[[ RECORDS, beginning ]]
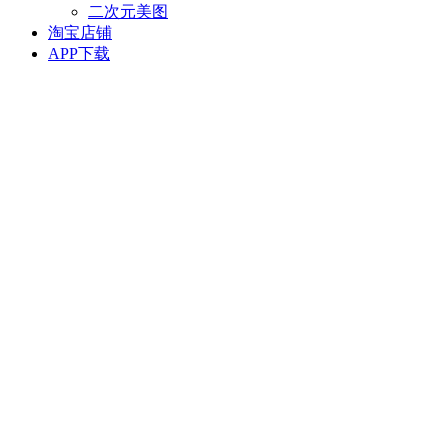
二次元美图
淘宝店铺
APP下载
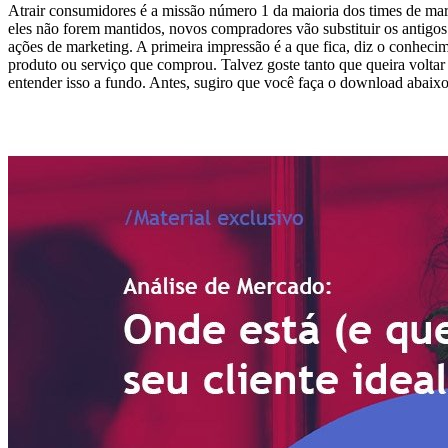
Atrair consumidores é a missão número 1 da maioria dos times de ma
eles não forem mantidos, novos compradores vão substituir os antigos
ações de marketing. A primeira impressão é a que fica, diz o conhecim
produto ou serviço que comprou. Talvez goste tanto que queira voltar 
entender isso a fundo. Antes, sugiro que você faça o download abaixo.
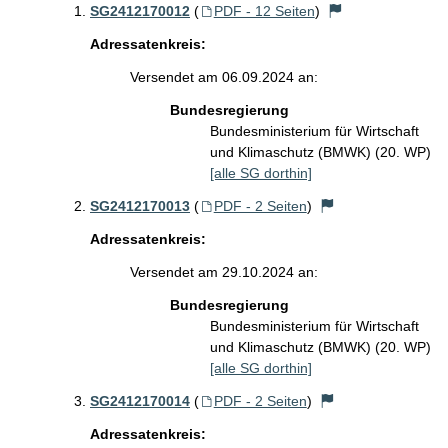
SG2412170012
(
PDF - 12 Seiten
)
Adressatenkreis:
Versendet am 06.09.2024 an:
Bundesregierung
Bundesministerium für Wirtschaft
und Klimaschutz (BMWK) (20. WP)
[alle SG dorthin]
SG2412170013
(
PDF - 2 Seiten
)
Adressatenkreis:
Versendet am 29.10.2024 an:
Bundesregierung
Bundesministerium für Wirtschaft
und Klimaschutz (BMWK) (20. WP)
[alle SG dorthin]
SG2412170014
(
PDF - 2 Seiten
)
Adressatenkreis:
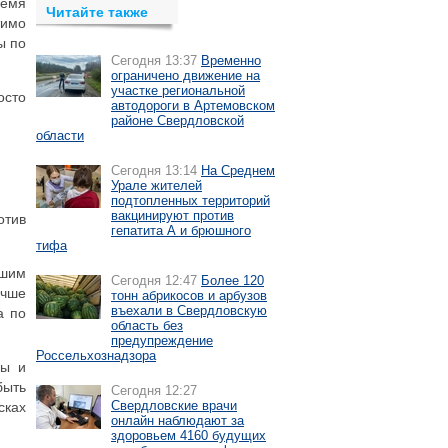
ремя
Читайте также
тимо
ы по
Сегодня 13:37
Временно
ограничено движение на
участке региональной
осто
автодороги в Артемовском
районе Свердловской
области
Сегодня 13:14
На Среднем
Урале жителей
подтопленных территорий
вакцинируют против
отив
гепатита А и брюшного
тифа
сшим
Сегодня 12:47
Более 120
учше
тонн абрикосов и арбузов
въехали в Свердловскую
а по
область без
предупреждение
Россельхознадзора
ны и
быть
Сегодня 12:27
Свердловские врачи
сках
онлайн наблюдают за
здоровьем 4160 будущих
[[ RECORDS, end ]]
◆ TO-DO ITEM:
How many lines in the material above contain the word "Versendet"? Reply with the number alone.

◆ COMPLETED TASK:
2